J'étais acculé contre le frigo, sidéré par le tournant pris par mon histoire.
- Moi, je répète juste ce que ma prof m'a dit...
- Comment elle s'appelle, ta prof ?
Ma tante murmura :
Ne lui dis pas, il va sortir.
Eugène insista.
- Comment elle s'appelle, ta prof ?!
Je finis par céder.
- C'est sœur Thérèse.
- Sœur Thérèse ?! Une religieuse ?! Vous faites élever ma descendance par des religieuses ?!
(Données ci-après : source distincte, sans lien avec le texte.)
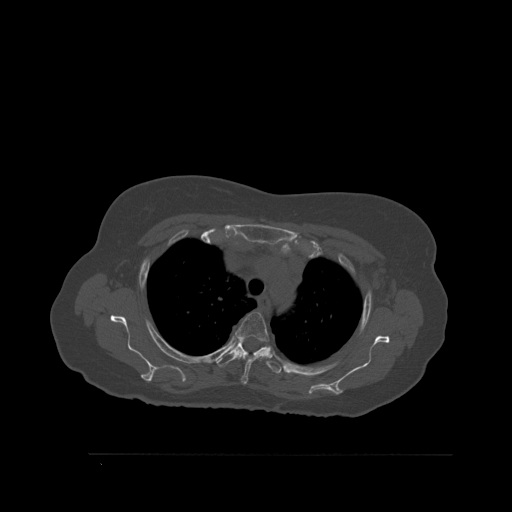
CT including the spine, one axial slice; position 415 of 527 along the scan axis; bone window (W 1800 / L 400 HU); 1.5 mm slice thickness; 512 × 512 image matrix, field of view 470 × 470 mm. Female patient, age 73 years. From the clinical record (not read from this slice): primary cancer: breast.
Structures marked on this image (semi-automatically segmented with operator editing):
- T3 vertebra: box from (x=235, y=312) to (x=270, y=385) px
- T4 vertebra: (x=217, y=338)–(x=282, y=374)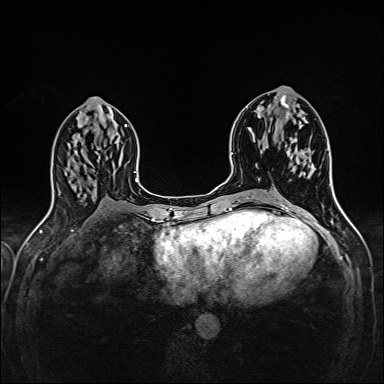
Breast MRI (dynamic contrast-enhanced), one axial slice. Position 72 of 160 along the scan axis. Dynamic contrast-enhanced series, time point 2 of 6 at this slice position (early post-contrast). 1.5 T. TE 2.4 ms, TR 5.2 ms. 1 mm slice thickness. 384 × 384 image matrix, field of view 300 × 300 mm. Female patient.
Annotated regions visible in this slice (semi-automatic segmentation, software-assisted and operator-edited):
- enhancing-tissue mask used for the functional tumour volume (all voxels passing the contrast-enhancement thresholds inside the analysis volume; usually the tumour): bounding box [x1, y1, x2, y2] px = [290, 138, 310, 170]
- Amedé, tu nous as dit que tu croyais en Dieu...
- Oui, moi j'y crois !
- tu n'allais quand même pas me tuer Amedé ? c'était pour rigoler ? demandai je.
Flavien, sarcastique :
- Fais semblant de sourire à ton arrière-petit-fils, Amedé, sinon il va être traumatisé à vie.
Amedé grogna :
- Oui, c'était pour rigoler. Il à l'air courageux celui là, il n'a pas reculé, j'aurai pas aimé tomber sur lui sur un champs de bataille.
- Amedé, tu ne vas pas tuer sœur Thérèse non plus ? demandai je.
- Non je vais pas aller tuer sœur Thérèse, si je m'en vais tuer une religieuse ce coup là je vais vraiment passer pour un lâche.
Je m'avançai vers lui, pris sa jambe entre mes bras et soufflai :
- Amedé, mon arrière-grand-papa...
Il me repoussa, irrité.
- Je ne suis pas ton arrière-grand-papa. Je suis ton arrière-grand-père. Tu ne m'appelles plus jamais comme ça, compris ?
- Amedé, tu vois bien qu'il vaut jouer dit Flavien.